Tracing the region back to antiquity, Lyon was once known as Colonia Copia Clauida Augusta Lugdunum or more conveniently (and less mind-boggling) as Lugdunum. The city was under the Roman Empire and an important part of Gaul. In this time period, Christianity was brought to the region by the Greeks from the Asia Minor and began to grow in importance. A group of Christians including the Bishop Ponthinus were persecuted and martyred but this did not halt the growth of the community and the population of Christians multiplied under the consequent leadership of Bishop Irenaeus

With the fall of the Roman Empire, Lyon continued to exist as the County of Lyon before it was handed over to the Kingdom of France in 1312. Prosperity blossomed in the 15th century when the region became the forefront in banking and publishing that in turn resulted in the social, intellectual and artistic elite arriving in large numbers. Growth persisted and the next major turning point was the approval of François I to accord the city with weaving privileges. The roots of a burgeoning silk industry were thus planted. During the following 17th and 18th century the architecture in Lyon flourished under the finesse of the likes of Soufflot, Perrache and Morand.
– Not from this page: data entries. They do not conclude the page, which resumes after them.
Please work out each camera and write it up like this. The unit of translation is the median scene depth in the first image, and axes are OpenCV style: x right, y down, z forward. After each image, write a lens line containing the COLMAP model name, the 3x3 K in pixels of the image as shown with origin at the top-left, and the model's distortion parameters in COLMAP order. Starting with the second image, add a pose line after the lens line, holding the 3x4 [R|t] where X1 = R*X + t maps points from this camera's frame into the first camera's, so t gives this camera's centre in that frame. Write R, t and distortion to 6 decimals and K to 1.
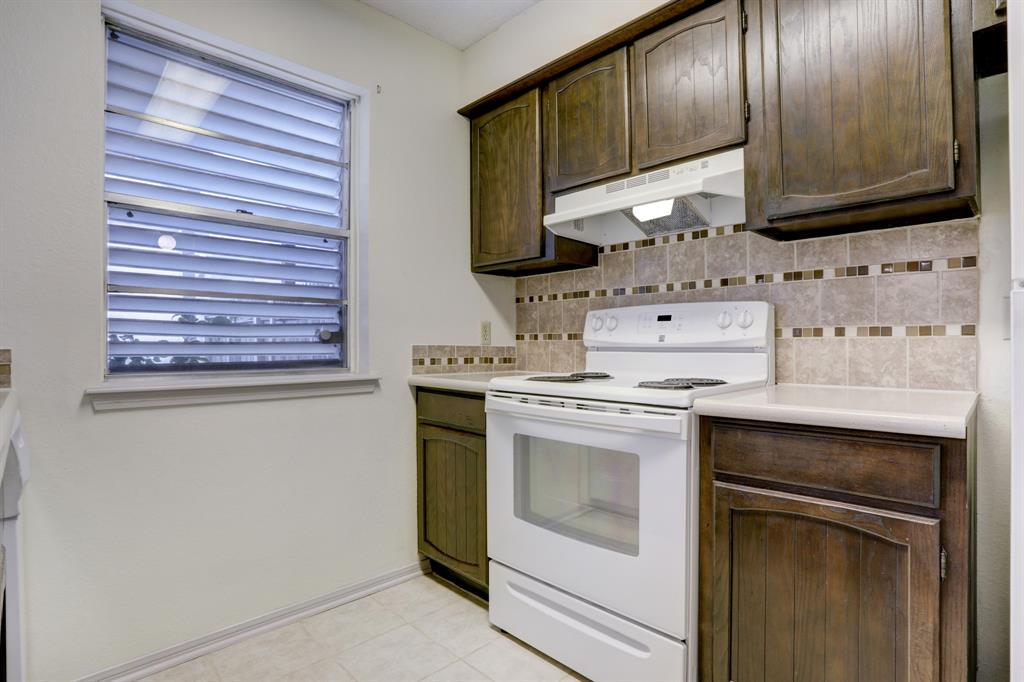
lens RADIAL K [[519.6, 0, 501.8], [0, 519.6, 347.3], [0, 0, 1]] dist [-0.060586, 0.015764]
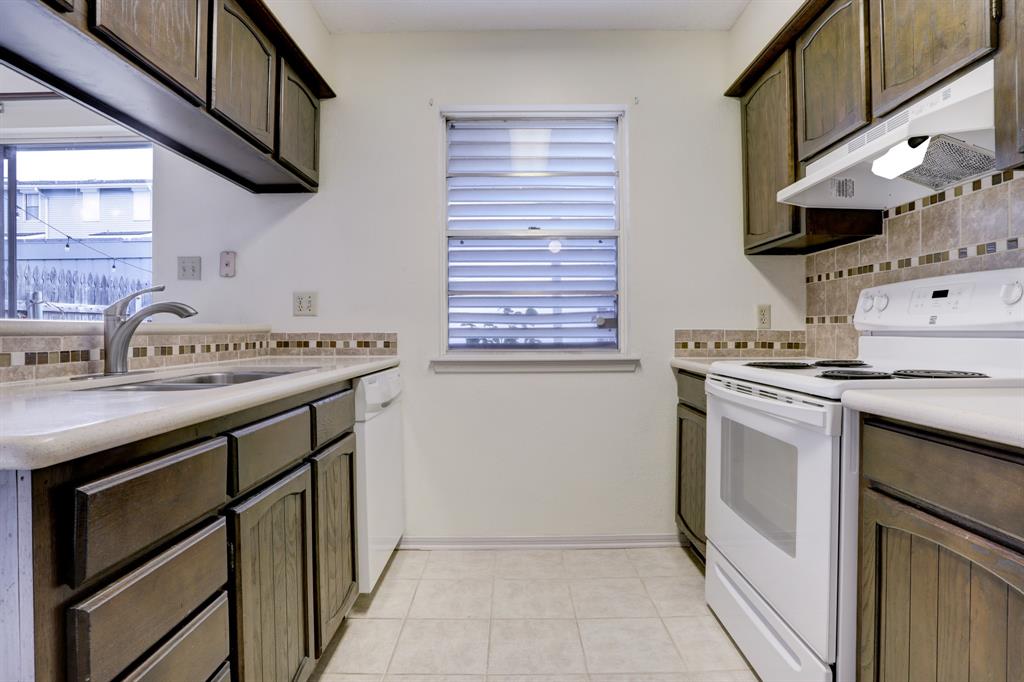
lens RADIAL K [[519.6, 0, 510.5], [0, 519.6, 336.9], [0, 0, 1]] dist [-0.060586, 0.015764]
pose [[0.716711, 0.005360, -0.697349, 0.366505], [0.000152, 0.999969, 0.007842, 0.002891], [0.697370, -0.005727, 0.716689, 0.000487]]
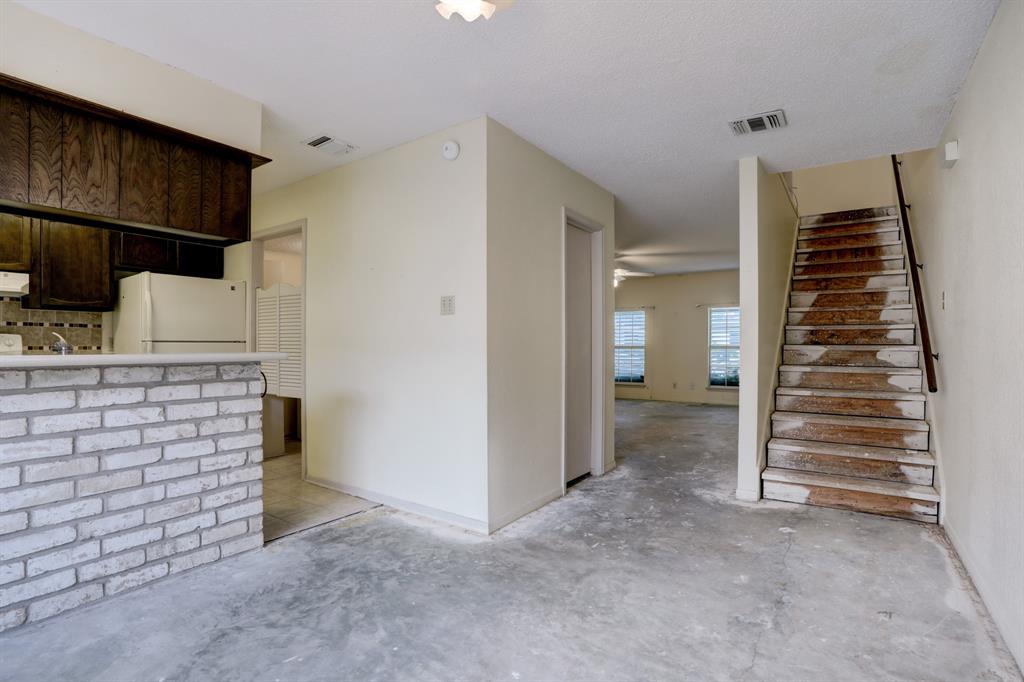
lens RADIAL K [[498.0, 0, 515.0], [0, 498.0, 347.2], [0, 0, 1]] dist [-0.038854, 0.006142]
pose [[-0.203284, -0.003516, 0.979114, -1.772838], [0.000697, 0.999993, 0.003736, -0.033228], [-0.979120, 0.001442, -0.203280, -0.647665]]
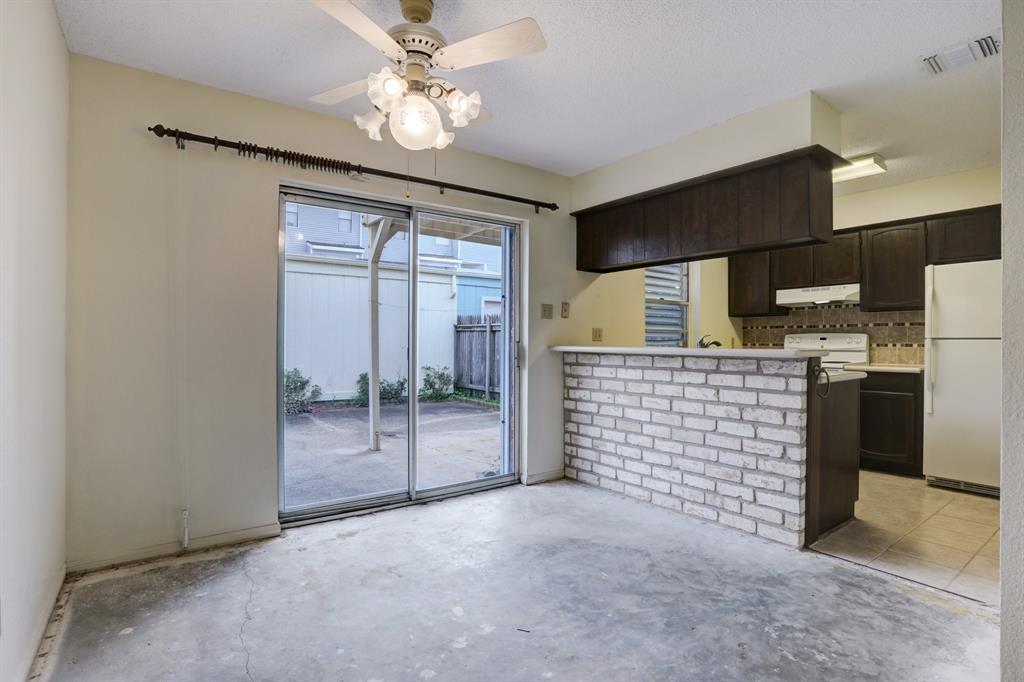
lens RADIAL K [[498.0, 0, 501.5], [0, 498.0, 343.4], [0, 0, 1]] dist [-0.038854, 0.006142]
pose [[0.990841, 0.004039, -0.134973, -0.937006], [-0.003822, 0.999991, 0.001866, -0.029957], [0.134979, -0.001333, 0.990848, -1.631608]]
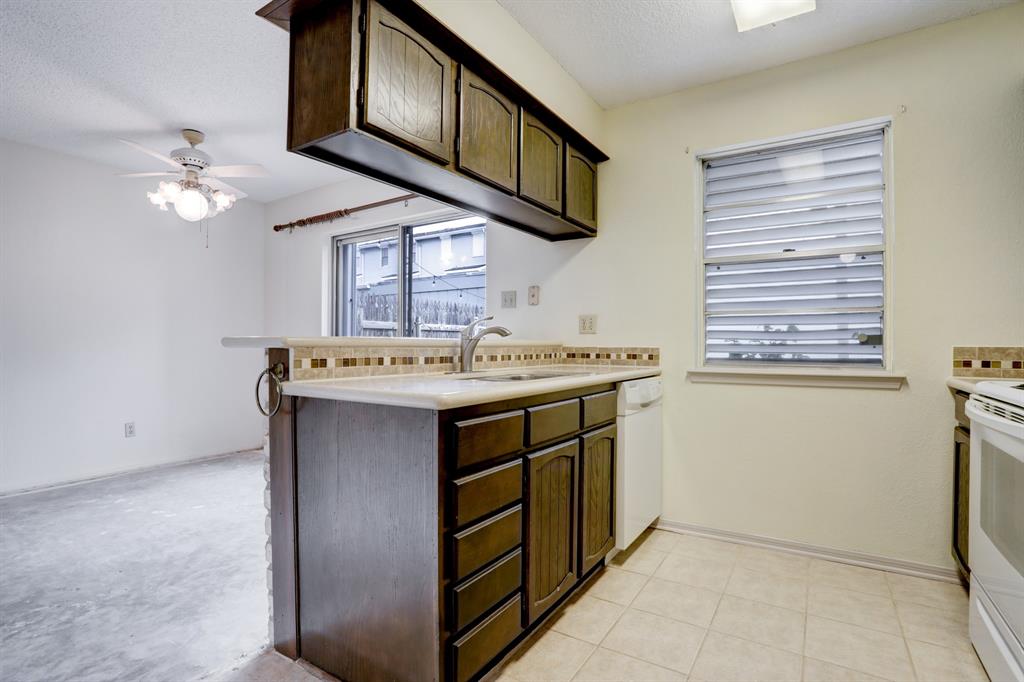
lens RADIAL K [[492.1, 0, 515.9], [0, 492.1, 348.2], [0, 0, 1]] dist [-0.029992, 0.004967]
pose [[0.243797, 0.007364, -0.969798, 0.579439], [-0.008522, 0.999949, 0.005450, 0.000336], [0.969789, 0.006936, 0.243848, -0.042587]]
The development of the region was halted during the chaos of the French Revolution. In the preceding era under Napolean I, the decree for the widespread use of silk made in Lyon further expanded the silk trade and concretized the industry’s importance in the French economy. Napolean III heralded the change of an architectural landscape under the influence and guidance of Haussmann and led to a modernization of once medieval surroundings. The Lumiere family who settled down in Lyon in the 1870 created another milestone when sons Louis and Auguste created the first moving picture heralding the birth of the Cinema.

World War II saw Lyon as the hub of the French Resistance. Nazi death camps in Lyon were under the inhumane rule of Gestapo chief Klaus Barbie who was responsible for the deaths of up to 4,000 people. The end of Nazi rule in September 1944 threw Lyon into a phase of modernization and major urban developments were undertaken which fashioned the modern environment of Lyon that is seen today.